The committee proposed keeping the pauses but changing them to a limit up/limit down system. Their scope would be expanded to include “all but the most inactively traded equity securities, ETFs, options and single stock futures”.
The SEC is already considering a limit up/limit down rule for US equity markets. It would put the market into a “limit state” if a stock moved by a set percentage over a rolling five minute period. During the limit state, executions could not take place outside a specified price band. Unlike a pause, this would allow the market to exit the limit state naturally when contra-side liquidity appeared at a price above the limit price.
The committee has yet to decide whether to allow equity options and futures to continue trading during a limit period. Members argued the crash had demonstrated the interconnectedness of the equity and derivatives markets. They said CME’s Stop Logic Functionality, which allows a five second pause in trading, had worked well on May 6, but that in future such a period could be insufficient if a big news event occurred which could trigger a substantial market movement.
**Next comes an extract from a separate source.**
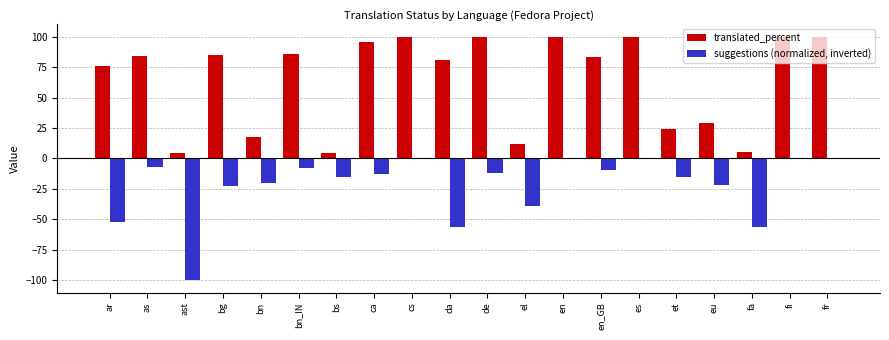

True or false: suggestions (normalized, inverted) has a value of -94.2 at fa.

False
The committee stopped short of calling for an overhaul of the five second pause used by US derivatives exchanges, but said they should examine their pre-trade risk safeguards.
Tinkering with HFT
In the aftermath of the crash, US politicians were quick to declare algorithmic traders at fault, and urged regulators to clamp down on the practice. The committee trod a different path, urging HFT firms to show greater responsibility.
In particular, the report highlighted the CFTC’s recent proposal of new rules to specify certain trading and quoting practices as disruptive of fair and equitable trading – notably executing large orders in a disorderly way. The CFTC is also considering outlining specific duties of supervision relating to monitoring automated trading systems to prevent disruptive trading.
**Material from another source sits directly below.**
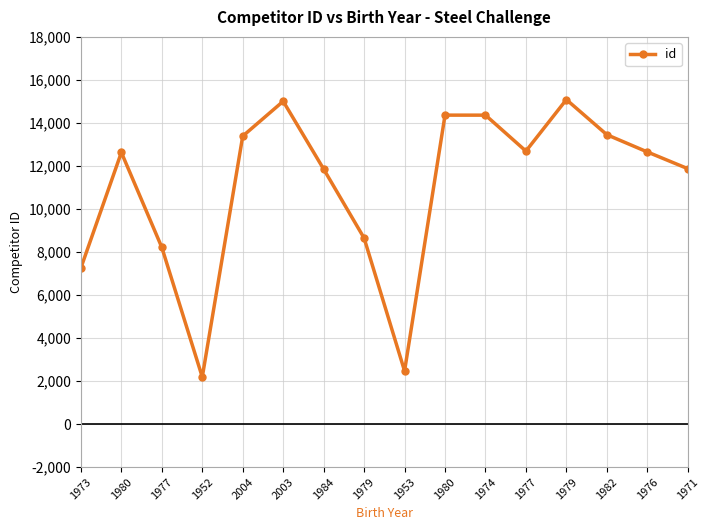

Reading left to right, extract all data points from this chart.

7261	12629	8216	2189	13387	15007	11855	8648	2469	14363	14362	12691	15085	13453	12652	11875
The Committee said it “strongly” believed the CFTC should impose supervisory provisions, similar to those set by the SEC, on any FCM sponsoring algorithmic orders to an exchange. Algo trading firms would have to demonstrate they had carefully evaluated how an algorithm would operate in a number of scenarios engendering high market volatility.
Such measures are particularly significant, since one of the triggers for the Flash Crash was the timing of a mutual fund’s algorithmically executed E-Mini S&P 500 Futures sale, which occurred on a bearish day in the markets and at a time of reduced liquidity.
Regulators have not named the firm, though it has been widely reported to be Waddell & Reed Financial. Over about 20 minutes, the firm used an algorithm to sell 75,000 of the futures at CME, worth about $4.1bn, apparently to hedge a long equity position.
Paying for liquidity
Official reports into the day’s events found the crash to be something of a perfect storm, exacerbated by algorithmic trading. A lack of liquidity was cited as the key driver in the collapse.
The committee’s report echoed those findings, but suggested stock exchanges could do more to encourage liquidity in shares.
One method mooted was introducing keener incentives in maker/taker pricing schemes, especially at peak times. Such schemes rebate firms for providing quotes, while those who place orders are charged “taker” access fees.
The committee also said the SEC should look into incentives or rules that would increase a market maker’s responsibilites, for example by making it “regularly” provide quotes that are “reasonably related to the market”.
While the committee was softer on HFT firms than some expected, it did propose that regulators seek ways to make them contribute to the cost of surveillance. .
The CFTC noted schemes in the equity markets which charge HFT players that have high ratios of cancelled trades to actual trades, but it did accept there were several obstacles to introducing similar schemes for derivatives.
“At a minimum, we believe that the participants of those strategies should properly absorb the externalised costs of their activity. While trading is concentrated in the stock index and single stock futures markets, we also believe that the CFTC should evaluate whether a similar fee initiative would be appropriate,” the committee concluded.